The truth is that states can manage predators effectively, and the wolves’ recovery over the past several decades is evidence of that. Building on Hank Fischer’s model, many states have created their own compensation programs to defray some of the costs that ranchers incur when wolves kill livestock. Those states understandably want more tools and flexibility—including allowing more frequent lethal removal of wolves that kill or endanger livestock—to manage their growing wolf populations amid human-inhabited landscapes. But states have a responsibility to use these tools wisely and carefully, recognizing that millions of people value the simple fact that wolves have recovered and exist in western states again.
Ultimately, what’s needed are more durable solutions that work for people and wildlife as well. Otherwise, the whole exercise becomes a zero-sum fight that yo-yos with changes in political power. Wolves won’t suddenly become acceptable to ranchers just because residents in Denver or Boulder vote yes on a ballot initiative or because a federal judge declares that the species should be relisted. Nor will ranchers’ problems with wolves go away simply because Republicans hold power in rural America. Wolves are probably here to stay, but for wolf recovery to be sustainable, it will need to work for the communities that are closest to the land and bear most of the costs.

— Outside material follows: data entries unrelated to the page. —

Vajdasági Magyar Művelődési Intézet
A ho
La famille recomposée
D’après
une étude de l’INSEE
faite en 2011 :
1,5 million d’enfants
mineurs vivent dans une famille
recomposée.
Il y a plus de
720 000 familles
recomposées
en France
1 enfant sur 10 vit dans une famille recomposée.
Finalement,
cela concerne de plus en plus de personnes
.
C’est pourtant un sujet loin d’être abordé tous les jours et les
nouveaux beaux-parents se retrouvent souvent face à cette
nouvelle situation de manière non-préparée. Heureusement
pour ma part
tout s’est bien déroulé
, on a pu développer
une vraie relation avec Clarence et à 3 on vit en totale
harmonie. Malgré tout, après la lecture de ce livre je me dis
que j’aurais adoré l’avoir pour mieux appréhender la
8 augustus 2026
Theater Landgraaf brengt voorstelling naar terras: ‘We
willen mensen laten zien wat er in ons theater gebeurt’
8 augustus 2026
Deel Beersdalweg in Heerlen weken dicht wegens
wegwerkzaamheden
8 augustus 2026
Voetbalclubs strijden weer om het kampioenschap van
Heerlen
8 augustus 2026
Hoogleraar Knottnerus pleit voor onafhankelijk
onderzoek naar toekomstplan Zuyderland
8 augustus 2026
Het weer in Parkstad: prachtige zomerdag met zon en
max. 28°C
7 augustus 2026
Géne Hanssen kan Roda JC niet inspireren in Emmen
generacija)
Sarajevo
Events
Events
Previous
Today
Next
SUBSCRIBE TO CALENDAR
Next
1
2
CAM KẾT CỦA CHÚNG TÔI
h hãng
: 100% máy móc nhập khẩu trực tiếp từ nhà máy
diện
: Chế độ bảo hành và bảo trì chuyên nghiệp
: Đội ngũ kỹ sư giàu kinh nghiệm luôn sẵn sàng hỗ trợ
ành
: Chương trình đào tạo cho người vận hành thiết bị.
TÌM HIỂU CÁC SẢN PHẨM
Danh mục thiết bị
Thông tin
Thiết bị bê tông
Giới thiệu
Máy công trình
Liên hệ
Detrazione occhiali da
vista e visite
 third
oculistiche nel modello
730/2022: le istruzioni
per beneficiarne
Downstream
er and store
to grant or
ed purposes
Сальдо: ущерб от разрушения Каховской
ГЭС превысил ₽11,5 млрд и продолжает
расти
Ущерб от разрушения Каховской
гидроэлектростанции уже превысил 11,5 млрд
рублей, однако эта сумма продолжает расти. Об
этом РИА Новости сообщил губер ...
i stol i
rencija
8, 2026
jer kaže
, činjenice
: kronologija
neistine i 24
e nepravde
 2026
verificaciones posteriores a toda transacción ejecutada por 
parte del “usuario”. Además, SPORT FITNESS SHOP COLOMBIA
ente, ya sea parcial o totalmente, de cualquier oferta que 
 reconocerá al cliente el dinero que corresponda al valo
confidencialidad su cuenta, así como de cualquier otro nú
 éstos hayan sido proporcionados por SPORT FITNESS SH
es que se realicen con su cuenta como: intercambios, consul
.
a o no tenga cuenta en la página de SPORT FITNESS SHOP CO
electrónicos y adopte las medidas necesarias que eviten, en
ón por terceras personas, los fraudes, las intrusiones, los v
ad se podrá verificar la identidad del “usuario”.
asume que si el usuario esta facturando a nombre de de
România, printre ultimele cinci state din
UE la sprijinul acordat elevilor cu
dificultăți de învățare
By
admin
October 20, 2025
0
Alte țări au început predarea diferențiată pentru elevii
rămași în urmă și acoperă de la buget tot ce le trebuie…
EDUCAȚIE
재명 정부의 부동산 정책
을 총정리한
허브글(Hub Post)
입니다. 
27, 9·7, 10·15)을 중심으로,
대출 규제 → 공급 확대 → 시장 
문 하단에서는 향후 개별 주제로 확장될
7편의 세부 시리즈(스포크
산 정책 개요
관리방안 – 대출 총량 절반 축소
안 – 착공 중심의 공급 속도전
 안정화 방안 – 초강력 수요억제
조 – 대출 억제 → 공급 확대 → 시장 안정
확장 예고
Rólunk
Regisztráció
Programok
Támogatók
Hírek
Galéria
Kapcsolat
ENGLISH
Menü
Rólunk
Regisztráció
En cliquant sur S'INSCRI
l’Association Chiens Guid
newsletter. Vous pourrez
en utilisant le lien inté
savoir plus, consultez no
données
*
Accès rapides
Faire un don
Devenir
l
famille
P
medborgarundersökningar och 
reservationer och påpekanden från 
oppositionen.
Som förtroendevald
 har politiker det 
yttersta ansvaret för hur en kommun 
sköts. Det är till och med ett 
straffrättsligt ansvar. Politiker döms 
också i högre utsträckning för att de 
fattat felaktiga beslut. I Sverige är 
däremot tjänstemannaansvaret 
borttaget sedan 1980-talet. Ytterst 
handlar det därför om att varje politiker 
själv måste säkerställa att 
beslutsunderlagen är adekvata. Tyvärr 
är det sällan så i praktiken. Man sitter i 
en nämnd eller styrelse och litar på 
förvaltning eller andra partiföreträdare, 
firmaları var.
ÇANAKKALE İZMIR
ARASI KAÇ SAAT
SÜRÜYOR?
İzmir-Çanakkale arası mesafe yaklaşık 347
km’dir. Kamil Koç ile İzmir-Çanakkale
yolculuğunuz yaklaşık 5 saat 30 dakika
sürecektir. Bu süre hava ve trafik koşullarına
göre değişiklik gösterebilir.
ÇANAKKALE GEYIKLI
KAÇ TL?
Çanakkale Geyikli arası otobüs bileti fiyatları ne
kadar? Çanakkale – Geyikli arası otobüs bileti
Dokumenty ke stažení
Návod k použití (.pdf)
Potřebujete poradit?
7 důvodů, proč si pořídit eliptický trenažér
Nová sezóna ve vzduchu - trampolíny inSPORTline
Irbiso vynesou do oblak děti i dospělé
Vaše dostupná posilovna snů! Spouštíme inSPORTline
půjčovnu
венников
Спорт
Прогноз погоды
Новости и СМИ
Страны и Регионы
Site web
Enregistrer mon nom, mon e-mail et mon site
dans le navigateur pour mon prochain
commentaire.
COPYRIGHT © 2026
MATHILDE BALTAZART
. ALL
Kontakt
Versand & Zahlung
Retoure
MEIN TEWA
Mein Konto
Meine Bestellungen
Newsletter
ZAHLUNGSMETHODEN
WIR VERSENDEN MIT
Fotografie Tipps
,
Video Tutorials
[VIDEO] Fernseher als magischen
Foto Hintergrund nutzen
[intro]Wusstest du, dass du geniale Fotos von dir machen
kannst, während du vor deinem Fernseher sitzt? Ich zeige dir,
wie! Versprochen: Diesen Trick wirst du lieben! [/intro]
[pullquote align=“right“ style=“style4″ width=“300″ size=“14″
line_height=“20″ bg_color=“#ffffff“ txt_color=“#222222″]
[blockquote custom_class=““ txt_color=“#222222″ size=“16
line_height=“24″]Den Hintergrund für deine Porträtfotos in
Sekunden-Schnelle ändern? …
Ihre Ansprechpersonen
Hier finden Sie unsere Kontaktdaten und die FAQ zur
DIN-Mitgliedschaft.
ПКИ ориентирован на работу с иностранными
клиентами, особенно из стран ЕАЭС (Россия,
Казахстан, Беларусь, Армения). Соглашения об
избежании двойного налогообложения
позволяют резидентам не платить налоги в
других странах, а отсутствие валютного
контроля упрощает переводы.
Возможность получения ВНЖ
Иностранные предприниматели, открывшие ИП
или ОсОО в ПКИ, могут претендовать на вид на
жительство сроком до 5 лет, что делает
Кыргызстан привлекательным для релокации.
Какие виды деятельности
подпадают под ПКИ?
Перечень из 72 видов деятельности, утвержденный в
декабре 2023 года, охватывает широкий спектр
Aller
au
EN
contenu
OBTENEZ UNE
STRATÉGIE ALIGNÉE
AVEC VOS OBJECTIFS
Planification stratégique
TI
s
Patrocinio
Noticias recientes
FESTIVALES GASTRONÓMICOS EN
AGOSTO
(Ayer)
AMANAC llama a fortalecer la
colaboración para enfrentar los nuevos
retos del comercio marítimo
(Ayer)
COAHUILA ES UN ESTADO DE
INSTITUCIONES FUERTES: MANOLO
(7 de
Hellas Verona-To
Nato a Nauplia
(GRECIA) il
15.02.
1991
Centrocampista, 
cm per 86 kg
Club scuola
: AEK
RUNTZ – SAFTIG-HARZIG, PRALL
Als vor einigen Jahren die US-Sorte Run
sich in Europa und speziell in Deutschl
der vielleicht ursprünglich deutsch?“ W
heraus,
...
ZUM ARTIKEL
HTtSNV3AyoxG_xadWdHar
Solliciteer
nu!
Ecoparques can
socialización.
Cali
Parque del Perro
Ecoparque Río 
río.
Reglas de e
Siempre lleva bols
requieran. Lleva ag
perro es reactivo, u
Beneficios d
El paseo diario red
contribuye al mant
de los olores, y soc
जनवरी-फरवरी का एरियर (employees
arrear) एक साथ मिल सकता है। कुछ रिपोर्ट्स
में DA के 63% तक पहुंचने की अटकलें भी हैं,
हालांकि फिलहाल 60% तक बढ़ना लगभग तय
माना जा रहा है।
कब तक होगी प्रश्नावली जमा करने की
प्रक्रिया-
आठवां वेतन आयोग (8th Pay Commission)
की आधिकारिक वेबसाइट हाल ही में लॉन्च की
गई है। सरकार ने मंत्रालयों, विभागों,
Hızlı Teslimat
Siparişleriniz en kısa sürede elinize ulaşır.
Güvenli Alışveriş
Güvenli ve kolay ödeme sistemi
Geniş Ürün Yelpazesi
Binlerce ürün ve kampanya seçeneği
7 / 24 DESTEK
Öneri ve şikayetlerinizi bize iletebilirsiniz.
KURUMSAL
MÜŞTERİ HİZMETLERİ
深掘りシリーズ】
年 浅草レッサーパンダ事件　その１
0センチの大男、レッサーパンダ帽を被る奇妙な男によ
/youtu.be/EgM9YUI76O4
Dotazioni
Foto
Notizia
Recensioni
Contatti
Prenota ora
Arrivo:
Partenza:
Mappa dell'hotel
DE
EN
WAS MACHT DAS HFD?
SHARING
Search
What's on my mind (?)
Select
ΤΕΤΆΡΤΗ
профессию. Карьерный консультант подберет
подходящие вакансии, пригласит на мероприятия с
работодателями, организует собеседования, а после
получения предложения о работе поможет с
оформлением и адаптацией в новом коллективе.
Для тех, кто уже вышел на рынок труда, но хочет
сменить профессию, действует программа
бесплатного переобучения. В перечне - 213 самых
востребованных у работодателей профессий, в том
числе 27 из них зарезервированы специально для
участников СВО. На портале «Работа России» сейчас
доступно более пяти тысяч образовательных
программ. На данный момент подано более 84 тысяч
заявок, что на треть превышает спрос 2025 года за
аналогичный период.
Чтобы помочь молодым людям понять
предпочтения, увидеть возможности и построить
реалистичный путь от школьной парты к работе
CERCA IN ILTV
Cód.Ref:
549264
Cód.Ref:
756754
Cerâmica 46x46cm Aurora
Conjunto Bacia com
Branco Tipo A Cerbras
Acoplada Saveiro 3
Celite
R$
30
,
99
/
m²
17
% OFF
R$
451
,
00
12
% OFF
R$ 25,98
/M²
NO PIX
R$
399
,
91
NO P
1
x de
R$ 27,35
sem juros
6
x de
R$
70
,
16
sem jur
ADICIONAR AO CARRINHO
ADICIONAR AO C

That’s no easy task. As Hank Fischer understood, it will take people working together to understand and address one another’s concerns, compromising when possible—and it will take policies that encourage collaboration rather than conflict. Despite the tensions on display in that Idaho schoolhouse decades ago, Fischer survived the wolf wars. If states and environmentalists follow his example this time around, wolves and ranchers alike can, too.